Reproduce every line of the listing below, keeping each word, spelling and line unchanged.

(Extracted data entries)
· · · · · · ·
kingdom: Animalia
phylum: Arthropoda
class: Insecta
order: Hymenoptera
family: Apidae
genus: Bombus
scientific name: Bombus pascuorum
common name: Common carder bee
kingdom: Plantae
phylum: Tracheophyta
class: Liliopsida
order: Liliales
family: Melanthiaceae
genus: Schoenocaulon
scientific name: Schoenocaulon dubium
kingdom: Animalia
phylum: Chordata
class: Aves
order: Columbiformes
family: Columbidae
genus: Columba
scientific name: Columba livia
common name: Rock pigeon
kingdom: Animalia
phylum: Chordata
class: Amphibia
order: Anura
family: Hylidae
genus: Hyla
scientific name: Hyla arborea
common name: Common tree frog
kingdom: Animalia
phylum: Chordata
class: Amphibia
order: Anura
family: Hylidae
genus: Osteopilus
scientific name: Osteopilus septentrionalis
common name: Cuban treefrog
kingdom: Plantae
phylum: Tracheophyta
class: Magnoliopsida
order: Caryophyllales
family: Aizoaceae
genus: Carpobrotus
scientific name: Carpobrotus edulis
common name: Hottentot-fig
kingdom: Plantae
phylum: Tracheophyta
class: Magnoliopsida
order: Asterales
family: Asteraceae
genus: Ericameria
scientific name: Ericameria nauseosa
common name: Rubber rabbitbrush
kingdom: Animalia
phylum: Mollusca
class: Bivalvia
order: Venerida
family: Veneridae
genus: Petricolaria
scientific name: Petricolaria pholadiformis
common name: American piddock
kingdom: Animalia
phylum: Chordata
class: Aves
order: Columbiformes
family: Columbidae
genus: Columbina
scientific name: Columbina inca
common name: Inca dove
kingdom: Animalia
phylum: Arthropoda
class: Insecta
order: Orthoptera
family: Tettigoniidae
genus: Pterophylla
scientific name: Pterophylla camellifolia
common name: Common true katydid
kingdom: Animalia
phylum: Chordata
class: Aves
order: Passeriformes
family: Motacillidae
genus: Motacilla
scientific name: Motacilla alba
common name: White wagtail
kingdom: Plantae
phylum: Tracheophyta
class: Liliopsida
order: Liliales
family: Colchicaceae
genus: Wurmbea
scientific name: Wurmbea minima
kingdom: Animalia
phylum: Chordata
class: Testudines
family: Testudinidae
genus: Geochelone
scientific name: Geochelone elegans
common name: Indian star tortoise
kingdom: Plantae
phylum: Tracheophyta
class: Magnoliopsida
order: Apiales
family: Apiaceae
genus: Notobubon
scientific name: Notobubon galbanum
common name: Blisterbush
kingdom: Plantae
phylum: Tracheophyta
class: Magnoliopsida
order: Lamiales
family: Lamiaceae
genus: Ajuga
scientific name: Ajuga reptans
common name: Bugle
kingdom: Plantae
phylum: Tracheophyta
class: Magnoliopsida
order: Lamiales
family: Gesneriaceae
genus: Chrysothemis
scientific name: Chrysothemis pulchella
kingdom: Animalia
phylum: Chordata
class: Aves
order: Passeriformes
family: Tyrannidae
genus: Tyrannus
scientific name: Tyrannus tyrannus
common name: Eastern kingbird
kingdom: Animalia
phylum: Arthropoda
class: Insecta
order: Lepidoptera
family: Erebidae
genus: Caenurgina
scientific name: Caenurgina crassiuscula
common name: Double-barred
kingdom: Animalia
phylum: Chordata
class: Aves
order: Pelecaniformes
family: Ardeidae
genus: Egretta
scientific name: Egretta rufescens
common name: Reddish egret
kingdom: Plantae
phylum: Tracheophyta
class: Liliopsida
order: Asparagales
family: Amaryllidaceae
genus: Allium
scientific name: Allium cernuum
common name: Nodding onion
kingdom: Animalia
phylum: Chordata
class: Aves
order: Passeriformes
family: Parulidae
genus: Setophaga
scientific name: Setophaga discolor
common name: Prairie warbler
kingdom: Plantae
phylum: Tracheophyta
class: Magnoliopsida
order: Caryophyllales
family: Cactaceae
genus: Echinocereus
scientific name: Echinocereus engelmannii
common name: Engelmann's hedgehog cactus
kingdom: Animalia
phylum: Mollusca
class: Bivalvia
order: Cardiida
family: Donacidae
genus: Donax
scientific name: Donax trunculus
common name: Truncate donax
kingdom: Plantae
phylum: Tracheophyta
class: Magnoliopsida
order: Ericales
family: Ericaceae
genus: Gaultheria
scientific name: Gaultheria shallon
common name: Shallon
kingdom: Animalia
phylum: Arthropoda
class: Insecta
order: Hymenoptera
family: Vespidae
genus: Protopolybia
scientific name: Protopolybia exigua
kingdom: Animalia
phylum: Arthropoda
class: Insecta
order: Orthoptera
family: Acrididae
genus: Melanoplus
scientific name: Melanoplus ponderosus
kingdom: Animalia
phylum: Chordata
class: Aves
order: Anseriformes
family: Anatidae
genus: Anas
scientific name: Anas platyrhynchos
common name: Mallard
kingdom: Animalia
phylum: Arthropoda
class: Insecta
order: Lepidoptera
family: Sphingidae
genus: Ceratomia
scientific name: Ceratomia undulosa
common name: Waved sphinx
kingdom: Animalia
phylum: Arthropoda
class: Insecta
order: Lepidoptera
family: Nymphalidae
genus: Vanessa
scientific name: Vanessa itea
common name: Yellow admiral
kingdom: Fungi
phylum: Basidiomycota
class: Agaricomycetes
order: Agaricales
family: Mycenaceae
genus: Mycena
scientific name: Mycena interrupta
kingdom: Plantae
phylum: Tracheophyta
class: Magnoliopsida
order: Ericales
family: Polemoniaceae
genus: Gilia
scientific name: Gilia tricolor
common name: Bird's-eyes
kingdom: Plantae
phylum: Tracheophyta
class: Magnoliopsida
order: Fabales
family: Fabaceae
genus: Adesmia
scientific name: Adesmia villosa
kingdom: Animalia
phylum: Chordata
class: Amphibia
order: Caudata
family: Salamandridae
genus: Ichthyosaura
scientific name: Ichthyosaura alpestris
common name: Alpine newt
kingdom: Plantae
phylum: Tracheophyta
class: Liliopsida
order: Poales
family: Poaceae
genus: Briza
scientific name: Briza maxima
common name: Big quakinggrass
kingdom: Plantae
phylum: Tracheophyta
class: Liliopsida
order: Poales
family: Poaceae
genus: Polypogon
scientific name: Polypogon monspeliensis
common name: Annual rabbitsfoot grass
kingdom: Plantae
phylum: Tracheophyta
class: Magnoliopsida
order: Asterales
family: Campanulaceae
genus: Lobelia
· · · · · · ·
**Answer to this problem**
kingdom: Animalia
phylum: Arthropoda
class: Insecta
order: Hymenoptera
family: Apidae
genus: Bombus
scientific name: Bombus pascuorum
common name: Common carder bee
kingdom: Plantae
phylum: Tracheophyta
class: Liliopsida
order: Liliales
family: Melanthiaceae
genus: Schoenocaulon
scientific name: Schoenocaulon dubium
kingdom: Animalia
phylum: Chordata
class: Aves
order: Columbiformes
family: Columbidae
genus: Columba
scientific name: Columba livia
common name: Rock pigeon
kingdom: Animalia
phylum: Chordata
class: Amphibia
order: Anura
family: Hylidae
genus: Hyla
scientific name: Hyla arborea
common name: Common tree frog
kingdom: Animalia
phylum: Chordata
class: Amphibia
order: Anura
family: Hylidae
genus: Osteopilus
scientific name: Osteopilus septentrionalis
common name: Cuban treefrog
kingdom: Plantae
phylum: Tracheophyta
class: Magnoliopsida
order: Caryophyllales
family: Aizoaceae
genus: Carpobrotus
scientific name: Carpobrotus edulis
common name: Hottentot-fig
kingdom: Plantae
phylum: Tracheophyta
class: Magnoliopsida
order: Asterales
family: Asteraceae
genus: Ericameria
scientific name: Ericameria nauseosa
common name: Rubber rabbitbrush
kingdom: Animalia
phylum: Mollusca
class: Bivalvia
order: Venerida
family: Veneridae
genus: Petricolaria
scientific name: Petricolaria pholadiformis
common name: American piddock
kingdom: Animalia
phylum: Chordata
class: Aves
order: Columbiformes
family: Columbidae
genus: Columbina
scientific name: Columbina inca
common name: Inca dove
kingdom: Animalia
phylum: Arthropoda
class: Insecta
order: Orthoptera
family: Tettigoniidae
genus: Pterophylla
scientific name: Pterophylla camellifolia
common name: Common true katydid
kingdom: Animalia
phylum: Chordata
class: Aves
order: Passeriformes
family: Motacillidae
genus: Motacilla
scientific name: Motacilla alba
common name: White wagtail
kingdom: Plantae
phylum: Tracheophyta
class: Liliopsida
order: Liliales
family: Colchicaceae
genus: Wurmbea
scientific name: Wurmbea minima
kingdom: Animalia
phylum: Chordata
class: Testudines
family: Testudinidae
genus: Geochelone
scientific name: Geochelone elegans
common name: Indian star tortoise
kingdom: Plantae
phylum: Tracheophyta
class: Magnoliopsida
order: Apiales
family: Apiaceae
genus: Notobubon
scientific name: Notobubon galbanum
common name: Blisterbush
kingdom: Plantae
phylum: Tracheophyta
class: Magnoliopsida
order: Lamiales
family: Lamiaceae
genus: Ajuga
scientific name: Ajuga reptans
common name: Bugle
kingdom: Plantae
phylum: Tracheophyta
class: Magnoliopsida
order: Lamiales
family: Gesneriaceae
genus: Chrysothemis
scientific name: Chrysothemis pulchella
kingdom: Animalia
phylum: Chordata
class: Aves
order: Passeriformes
family: Tyrannidae
genus: Tyrannus
scientific name: Tyrannus tyrannus
common name: Eastern kingbird
kingdom: Animalia
phylum: Arthropoda
class: Insecta
order: Lepidoptera
family: Erebidae
genus: Caenurgina
scientific name: Caenurgina crassiuscula
common name: Double-barred
kingdom: Animalia
phylum: Chordata
class: Aves
order: Pelecaniformes
family: Ardeidae
genus: Egretta
scientific name: Egretta rufescens
common name: Reddish egret
kingdom: Plantae
phylum: Tracheophyta
class: Liliopsida
order: Asparagales
family: Amaryllidaceae
genus: Allium
scientific name: Allium cernuum
common name: Nodding onion
kingdom: Animalia
phylum: Chordata
class: Aves
order: Passeriformes
family: Parulidae
genus: Setophaga
scientific name: Setophaga discolor
common name: Prairie warbler
kingdom: Plantae
phylum: Tracheophyta
class: Magnoliopsida
order: Caryophyllales
family: Cactaceae
genus: Echinocereus
scientific name: Echinocereus engelmannii
common name: Engelmann's hedgehog cactus
kingdom: Animalia
phylum: Mollusca
class: Bivalvia
order: Cardiida
family: Donacidae
genus: Donax
scientific name: Donax trunculus
common name: Truncate donax
kingdom: Plantae
phylum: Tracheophyta
class: Magnoliopsida
order: Ericales
family: Ericaceae
genus: Gaultheria
scientific name: Gaultheria shallon
common name: Shallon
kingdom: Animalia
phylum: Arthropoda
class: Insecta
order: Hymenoptera
family: Vespidae
genus: Protopolybia
scientific name: Protopolybia exigua
kingdom: Animalia
phylum: Arthropoda
class: Insecta
order: Orthoptera
family: Acrididae
genus: Melanoplus
scientific name: Melanoplus ponderosus
kingdom: Animalia
phylum: Chordata
class: Aves
order: Anseriformes
family: Anatidae
genus: Anas
scientific name: Anas platyrhynchos
common name: Mallard
kingdom: Animalia
phylum: Arthropoda
class: Insecta
order: Lepidoptera
family: Sphingidae
genus: Ceratomia
scientific name: Ceratomia undulosa
common name: Waved sphinx
kingdom: Animalia
phylum: Arthropoda
class: Insecta
order: Lepidoptera
family: Nymphalidae
genus: Vanessa
scientific name: Vanessa itea
common name: Yellow admiral
kingdom: Fungi
phylum: Basidiomycota
class: Agaricomycetes
order: Agaricales
family: Mycenaceae
genus: Mycena
scientific name: Mycena interrupta
kingdom: Plantae
phylum: Tracheophyta
class: Magnoliopsida
order: Ericales
family: Polemoniaceae
genus: Gilia
scientific name: Gilia tricolor
common name: Bird's-eyes
kingdom: Plantae
phylum: Tracheophyta
class: Magnoliopsida
order: Fabales
family: Fabaceae
genus: Adesmia
scientific name: Adesmia villosa
kingdom: Animalia
phylum: Chordata
class: Amphibia
order: Caudata
family: Salamandridae
genus: Ichthyosaura
scientific name: Ichthyosaura alpestris
common name: Alpine newt
kingdom: Plantae
phylum: Tracheophyta
class: Liliopsida
order: Poales
family: Poaceae
genus: Briza
scientific name: Briza maxima
common name: Big quakinggrass
kingdom: Plantae
phylum: Tracheophyta
class: Liliopsida
order: Poales
family: Poaceae
genus: Polypogon
scientific name: Polypogon monspeliensis
common name: Annual rabbitsfoot grass
kingdom: Plantae
phylum: Tracheophyta
class: Magnoliopsida
order: Asterales
family: Campanulaceae
genus: Lobelia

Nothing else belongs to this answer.